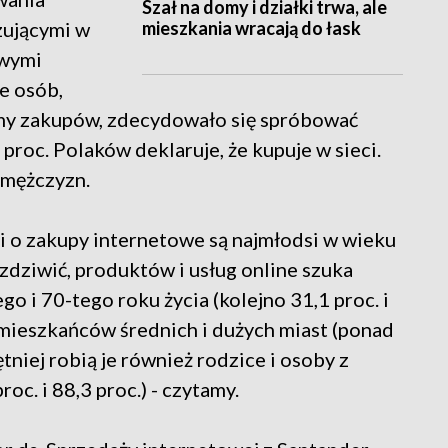
Szał na domy i działki trwa, ale
mieszkania wracają do łask
zującymi w
owymi
e osób,
rmy zakupów, zdecydowało się spróbować
8 proc. Polaków deklaruje, że kupuje w sieci.
 mężczyzn.
zi o zakupy internetowe są najmłodsi w wieku
 zdziwić, produktów i usług online szuka
go i 70-tego roku życia (kolejno 31,1 proc. i
 mieszkańców średnich i dużych miast (ponad
niej robią je również rodzice i osoby z
c. i 88,3 proc.) - czytamy.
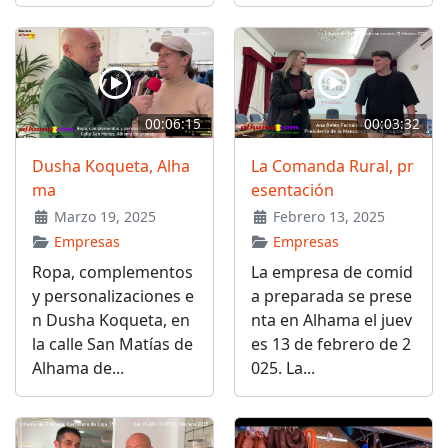
00:06:15
00:03:32
Dusha Koqueta, Alha
La Comanda Rural, pr
ma
esentación
Marzo 19, 2025
Febrero 13, 2025
Empresas
Empresas
Ropa, complementos
La empresa de comid
y personalizaciones e
a preparada se prese
n Dusha Koqueta, en
nta en Alhama el juev
la calle San Matías de
es 13 de febrero de 2
Alhama de...
025. La...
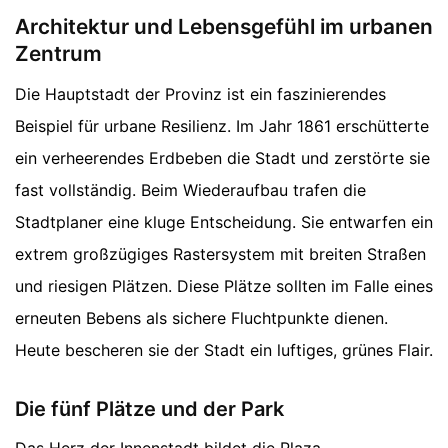
Architektur und Lebensgefühl im urbanen
Zentrum
Die Hauptstadt der Provinz ist ein faszinierendes
Beispiel für urbane Resilienz. Im Jahr 1861 erschütterte
ein verheerendes Erdbeben die Stadt und zerstörte sie
fast vollständig. Beim Wiederaufbau trafen die
Stadtplaner eine kluge Entscheidung. Sie entwarfen ein
extrem großzügiges Rastersystem mit breiten Straßen
und riesigen Plätzen. Diese Plätze sollten im Falle eines
erneuten Bebens als sichere Fluchtpunkte dienen.
Heute bescheren sie der Stadt ein luftiges, grünes Flair.
Die fünf Plätze und der Park
Das Herz der Innenstadt bildet die Plaza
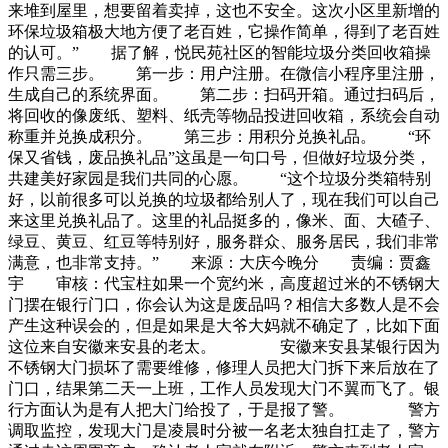
来堆到屋里，想要留着卖掉，这也不安全。这次小区里新增的
环保垃圾箱极大地方便了老百姓，它操作简单，得到了老百姓
的认可。” 据了解，悦民苑社区的智能垃圾分类回收箱操
作只需三步。 第一步：用户注册。在微信小程序里注册，
生成自己的系统界面。 第二步：扫码开箱。通过扫码后，
将回收的像废纸、塑料、纸壳等物品投进回收箱，系统会自动
称重并兑换成积分。 第三步：用积分兑换礼品。 “环
保又省钱，废品换礼品”这虽是一句口号，但做好垃圾分类，
共建美好家园是我们共同的心愿。 “这个垃圾分类箱特别
好，以前很多可以兑换的垃圾都给别人了，现在我们可以自己
来这里兑换礼品了。这里的礼品挺多的，像米、面、大碴子、
绿豆、黄豆、红豆等特别好，服务群众、服务居民，我们非常
满意，也非常支持。” 来源：大庆今晚分 责编：贾鑫
宇 审核：代宝柱如果一个宽约米，高度超过米的不锈钢大
门摆在银行门口，你会认为这是废品吗？相信大多数人是不会
产生这种误会的，但是如果是大爷大妈就不确定了，比如下面
这位来自安徽来安县的老太。 安徽来安县某银行因为
不锈钢大门损坏了需要维修，修理人员把大门拆下来后放在了
门口，结果第二天一上班，工作人员发现大门不翼而飞了。银
行方面认为是有人把大门给投了，于是报了警。 警方
调取监控，发现大门是凌晨时分被一名老太独自扛走了，警方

:::

What to do>
Could you restate the material word for word, skipping any pictures it holds?

Worked solution>
Szał na domy i działki trwa, ale
mieszkania wracają do łask
zującymi w
owymi
e osób,
rmy zakupów, zdecydowało się spróbować
8 proc. Polaków deklaruje, że kupuje w sieci.
 mężczyzn.
zi o zakupy internetowe są najmłodsi w wieku
 zdziwić, produktów i usług online szuka
go i 70-tego roku życia (kolejno 31,1 proc. i
 mieszkańców średnich i dużych miast (ponad
niej robią je również rodzice i osoby z
c. i 88,3 proc.) - czytamy.
00:06:15
00:03:32
Dusha Koqueta, Alha
La Comanda Rural, pr
ma
esentación
Marzo 19, 2025
Febrero 13, 2025
Empresas
Empresas
Ropa, complementos
La empresa de comid
y personalizaciones e
a preparada se prese
n Dusha Koqueta, en
nta en Alhama el juev
la calle San Matías de
es 13 de febrero de 2
Alhama de...
025. La...
Architektur und Lebensgefühl im urbanen
Zentrum
Die Hauptstadt der Provinz ist ein faszinierendes
Beispiel für urbane Resilienz. Im Jahr 1861 erschütterte
ein verheerendes Erdbeben die Stadt und zerstörte sie
fast vollständig. Beim Wiederaufbau trafen die
Stadtplaner eine kluge Entscheidung. Sie entwarfen ein
extrem großzügiges Rastersystem mit breiten Straßen
und riesigen Plätzen. Diese Plätze sollten im Falle eines
erneuten Bebens als sichere Fluchtpunkte dienen.
Heute bescheren sie der Stadt ein luftiges, grünes Flair.
Die fünf Plätze und der Park
Das Herz der Innenstadt bildet die Plaza
来堆到屋里，想要留着卖掉，这也不安全。这次小区里新增的
环保垃圾箱极大地方便了老百姓，它操作简单，得到了老百姓
的认可。” 据了解，悦民苑社区的智能垃圾分类回收箱操
作只需三步。 第一步：用户注册。在微信小程序里注册，
生成自己的系统界面。 第二步：扫码开箱。通过扫码后，
将回收的像废纸、塑料、纸壳等物品投进回收箱，系统会自动
称重并兑换成积分。 第三步：用积分兑换礼品。 “环
保又省钱，废品换礼品”这虽是一句口号，但做好垃圾分类，
共建美好家园是我们共同的心愿。 “这个垃圾分类箱特别
好，以前很多可以兑换的垃圾都给别人了，现在我们可以自己
来这里兑换礼品了。这里的礼品挺多的，像米、面、大碴子、
绿豆、黄豆、红豆等特别好，服务群众、服务居民，我们非常
满意，也非常支持。” 来源：大庆今晚分 责编：贾鑫
宇 审核：代宝柱如果一个宽约米，高度超过米的不锈钢大
门摆在银行门口，你会认为这是废品吗？相信大多数人是不会
产生这种误会的，但是如果是大爷大妈就不确定了，比如下面
这位来自安徽来安县的老太。 安徽来安县某银行因为
不锈钢大门损坏了需要维修，修理人员把大门拆下来后放在了
门口，结果第二天一上班，工作人员发现大门不翼而飞了。银
行方面认为是有人把大门给投了，于是报了警。 警方
调取监控，发现大门是凌晨时分被一名老太独自扛走了，警方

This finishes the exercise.